# [WHAT THE TASK ASKS]
Each line of the data below holding the word "knee" must be copied.

++++++++

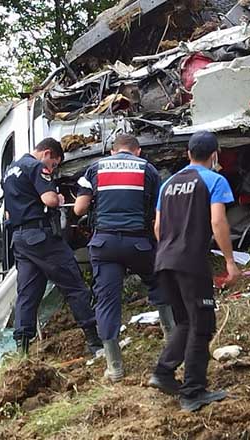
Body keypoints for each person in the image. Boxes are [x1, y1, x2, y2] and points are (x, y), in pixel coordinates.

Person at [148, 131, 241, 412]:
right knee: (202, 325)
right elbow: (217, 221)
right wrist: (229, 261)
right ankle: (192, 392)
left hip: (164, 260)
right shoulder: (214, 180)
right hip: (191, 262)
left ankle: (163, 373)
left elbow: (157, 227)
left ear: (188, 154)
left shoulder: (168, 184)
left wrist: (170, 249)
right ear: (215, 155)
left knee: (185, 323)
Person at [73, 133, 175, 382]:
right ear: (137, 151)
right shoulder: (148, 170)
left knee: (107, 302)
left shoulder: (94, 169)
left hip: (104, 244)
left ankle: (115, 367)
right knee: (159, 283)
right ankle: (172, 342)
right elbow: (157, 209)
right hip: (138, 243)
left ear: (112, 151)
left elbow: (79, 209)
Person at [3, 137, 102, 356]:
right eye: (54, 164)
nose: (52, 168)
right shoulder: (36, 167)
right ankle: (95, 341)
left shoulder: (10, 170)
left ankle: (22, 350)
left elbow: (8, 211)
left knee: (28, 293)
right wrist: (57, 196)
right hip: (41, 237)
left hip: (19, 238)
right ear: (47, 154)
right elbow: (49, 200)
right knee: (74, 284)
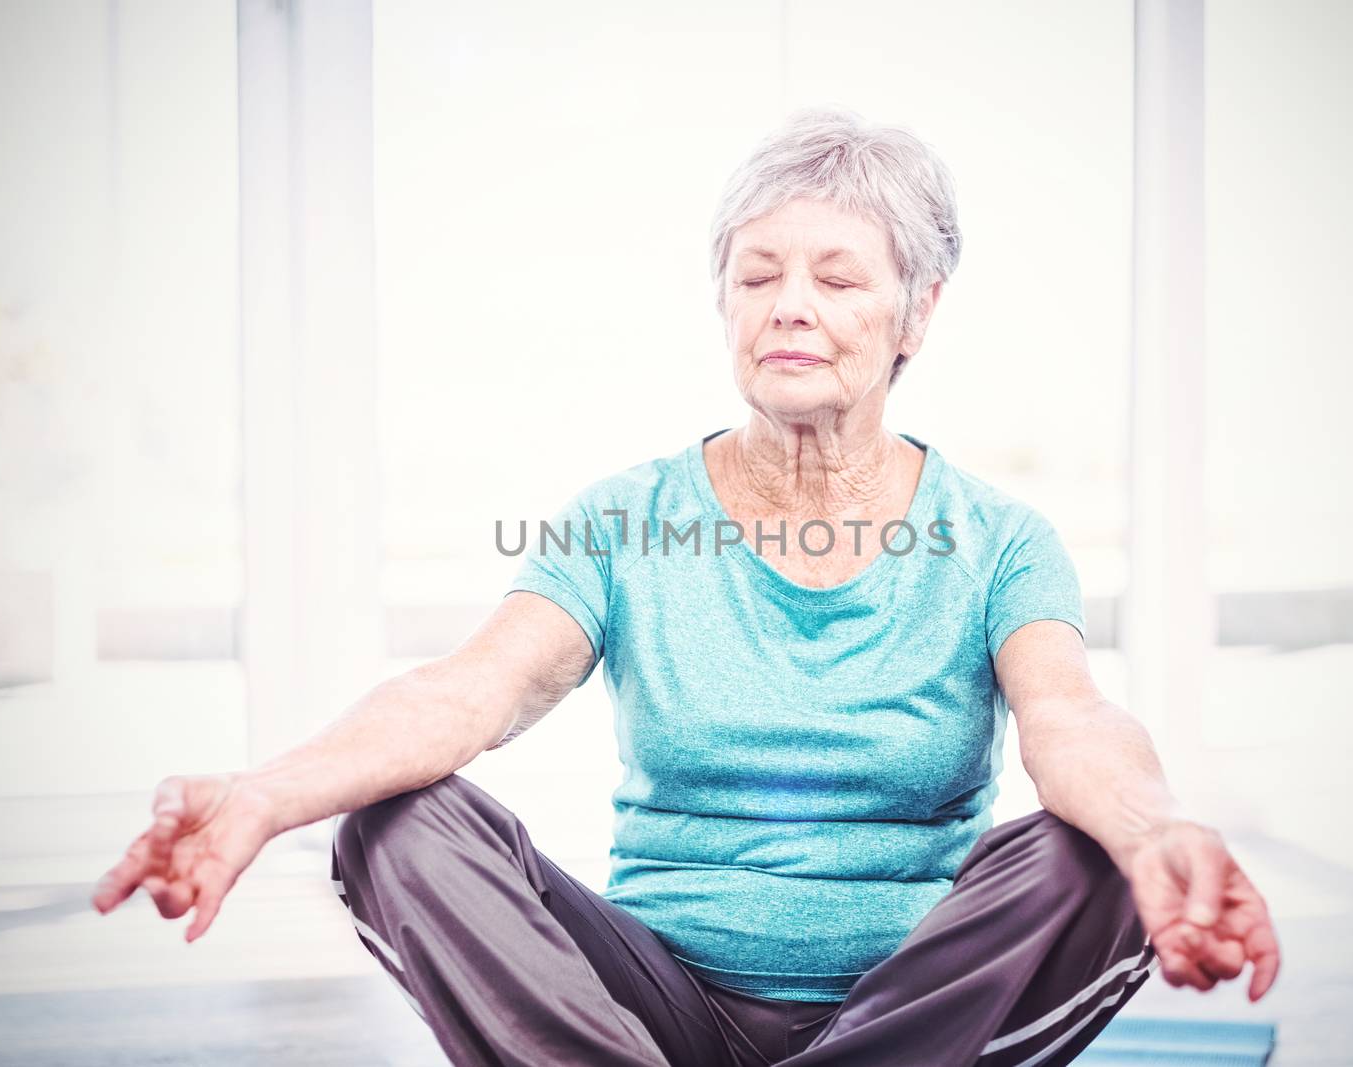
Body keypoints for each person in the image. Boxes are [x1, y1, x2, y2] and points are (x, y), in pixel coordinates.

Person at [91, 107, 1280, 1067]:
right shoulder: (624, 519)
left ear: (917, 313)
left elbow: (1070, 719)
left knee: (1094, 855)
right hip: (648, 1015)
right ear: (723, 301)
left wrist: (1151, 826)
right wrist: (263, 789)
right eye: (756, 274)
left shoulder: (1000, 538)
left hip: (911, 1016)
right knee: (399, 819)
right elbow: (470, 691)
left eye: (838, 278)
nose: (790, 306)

++++++++

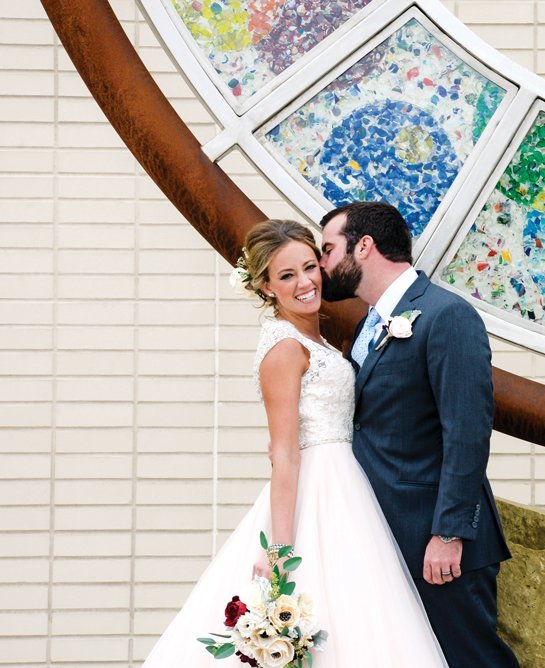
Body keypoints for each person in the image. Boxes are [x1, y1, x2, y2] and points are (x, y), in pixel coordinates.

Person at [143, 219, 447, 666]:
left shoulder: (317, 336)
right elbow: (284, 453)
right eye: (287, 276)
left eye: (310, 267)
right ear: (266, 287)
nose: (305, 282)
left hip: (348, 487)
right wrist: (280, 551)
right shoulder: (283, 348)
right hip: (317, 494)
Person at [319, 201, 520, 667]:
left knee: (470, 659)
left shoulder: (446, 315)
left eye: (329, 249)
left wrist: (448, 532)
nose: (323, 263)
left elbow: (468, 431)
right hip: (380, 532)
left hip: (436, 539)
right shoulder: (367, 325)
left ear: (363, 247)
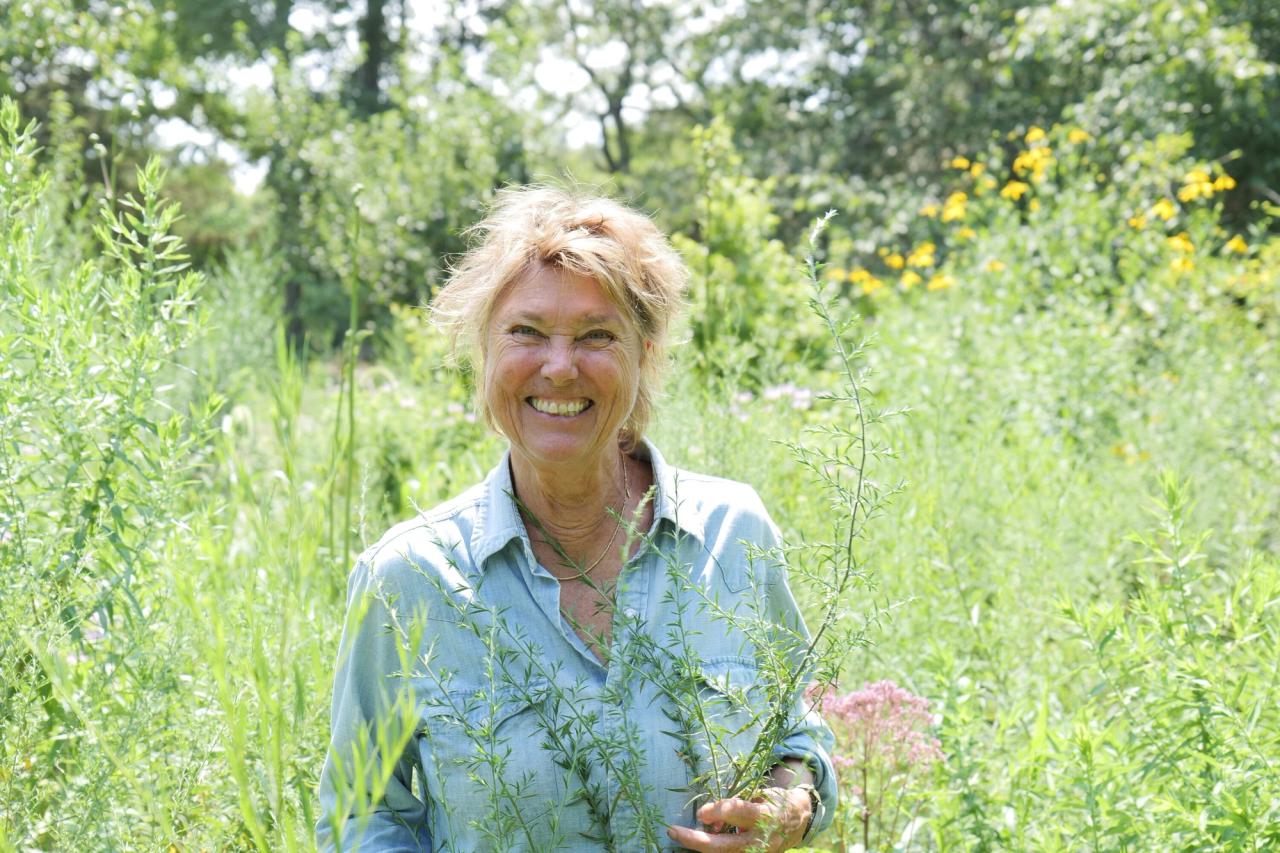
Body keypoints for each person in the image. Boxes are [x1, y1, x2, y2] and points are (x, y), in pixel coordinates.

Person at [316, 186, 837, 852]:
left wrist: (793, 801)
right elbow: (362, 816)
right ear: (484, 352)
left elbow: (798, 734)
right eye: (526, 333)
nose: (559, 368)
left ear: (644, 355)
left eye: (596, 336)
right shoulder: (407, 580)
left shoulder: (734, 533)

++++++++

# [RESPONSE TO THE EXERCISE]
right knee: (202, 325)
left knee: (185, 323)
left knee: (107, 302)
right knee: (159, 283)
left knee: (28, 293)
right knee: (74, 284)
left knee: (1094, 855)
right knee: (399, 819)
left knee: (470, 659)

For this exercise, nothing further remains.